### [Tarefa 1]
No texto sobre o clima no Caribe, reescreva de forma mais curta o parágrafo que começa com "Durante décadas a população local", mantendo os fatos principais.
### [Tarefa 2]
Reproduza sem mudanças tudo o que vai de "Por Zadie Neufville, da" até "jornal Jamaica Observer." no texto sobre o clima no Caribe.

### [Texto]
=======
Clima
seguirá elevando perdas no Caribe.
Praias afetadas pela erosão e infestadaspor algas
Sargassum mortas fazem parte da paisagem comum na baía de Hellshire, na
Jamaica. Os cientistas atribuem o fenômeno à mudança climática. Foto: Zadie
Neufville/IPS.
Por Zadie Neufville, da IPS –
Kingston, Jamaica, 8/12/2015 – Os moradores de
Rocky Point, uma vila de pescadores na costa sul da Jamaica, acordaram em uma
manhã de julho com seus jardins e ruas com água até os joelhos. Os fortes
ventos e as grandes ondas fizeram com que o mar adentrasse 200 metros,
inundasse as tubulações e obrigasse as pessoas a ficar em suas casas.“Há 43
anos que vivo aqui e nunca tinha visto algo assim”, declarou Sydney Thomas ao
jornal Jamaica Observer.
Da praia de pescadores Hellshire, afastada da
capital, a comunidade observou como desaparecia em questão de semanas. Agora o
mar banha os edifícios. Os barcos que descansavam na areia ficaram à deriva na
beira do que resta de areia branca.Em um extremo da baía de Hunts a comunidade
de Seaview Gardens ficou à beira do lamaçal.
Durante décadas a população local sofreu o
transbordamento das tubulações, quando a água do mar entra pelo encanamento,
inunda a rede e gera um contrafluxo que faz com que o esgoto volte às casas e
às ruas. As inundações nas comunidades costeiras da Jamaica não são um fenômeno
novo, mas nos últimos anos o que era incomum se tornou frequente.
=======
### [Material dado]
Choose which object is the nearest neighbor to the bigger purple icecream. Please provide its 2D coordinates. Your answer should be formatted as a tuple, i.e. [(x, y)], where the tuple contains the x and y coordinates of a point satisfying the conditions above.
=======
### [Resposta 1]
Há décadas, a população local sofre com o transbordamento das tubulações: a água do mar entra pelo encanamento, inunda a rede e faz o esgoto voltar às casas e às ruas. As inundações nas comunidades costeiras da Jamaica não são novidade, mas nos últimos anos ficaram frequentes.

### [Resposta 2]
Por Zadie Neufville, da IPS –
Kingston, Jamaica, 8/12/2015 – Os moradores de
Rocky Point, uma vila de pescadores na costa sul da Jamaica, acordaram em uma
manhã de julho com seus jardins e ruas com água até os joelhos. Os fortes
ventos e as grandes ondas fizeram com que o mar adentrasse 200 metros,
inundasse as tubulações e obrigasse as pessoas a ficar em suas casas.“Há 43
anos que vivo aqui e nunca tinha visto algo assim”, declarou Sydney Thomas ao
jornal Jamaica Observer.